NorthXNorthWest · 01/07/2026 18:28

Pacificwave · 01/07/2026 18:19

I wonder the same @MaturingCheeseball . This law is likely to cause an overall fall in house values in the Southeast. Let’s call it “a levelling down”. Will councils recognise this and lower tax charges accordingly? Or will they be lazy, greedy and avaricious? If so, expect a further spiralling downward.

It may reduce costs at the top end initially, as people rush to sell, but you're also likely to end up with two, three and four-bedroom homes in more "affordable" areas becoming even more competitive, with downsizers, first-time buyers and growing families all chasing the same homes but in lower lower annual tax bill areas.

People in those homes are likely to stay put unless they really have to move.
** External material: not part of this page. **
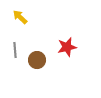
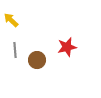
yellow arrow: moved 9 px left, 3 px down
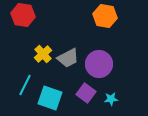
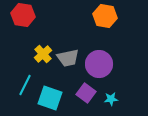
gray trapezoid: rotated 15 degrees clockwise
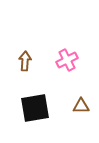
Home improvements that increase a property's value could also increase the annual tax bill. So do you extend and pay more every year, or just make do? It will be interesting to see what that does to the home improvement market.
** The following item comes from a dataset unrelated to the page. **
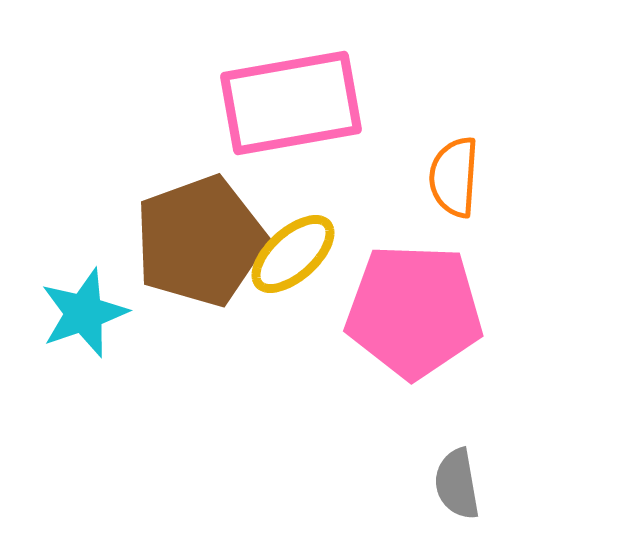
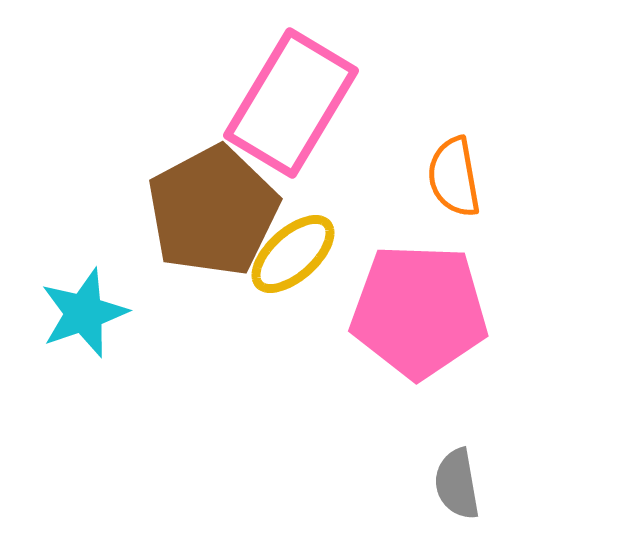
pink rectangle: rotated 49 degrees counterclockwise
orange semicircle: rotated 14 degrees counterclockwise
brown pentagon: moved 13 px right, 30 px up; rotated 8 degrees counterclockwise
pink pentagon: moved 5 px right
HumberSquid · 01/07/2026 18:28

OnlyOneAdda · 01/07/2026 18:23

It’s like every other Labour tax policy, not only is it not fair at all, it will cost them more to implement than the additional tax revenues it will generate.

You mean a different not fair from the conservative way, where most land and wealth is owned by a few wealthy men ?

NorthXNorthWest · 01/07/2026 18:29

AnAutumnCrow · 01/07/2026 18:23

I’m fairly sure the 0.48% figure was attached to land value not the building itself.

0.48 is mentioned on the Fairer share site too.

NorthXNorthWest · 01/07/2026 18:30

HumberSquid · 01/07/2026 18:28

You mean a different not fair from the conservative way, where most land and wealth is owned by a few wealthy men ?

This is affecting ordinary people. Well, apart from renters apparently.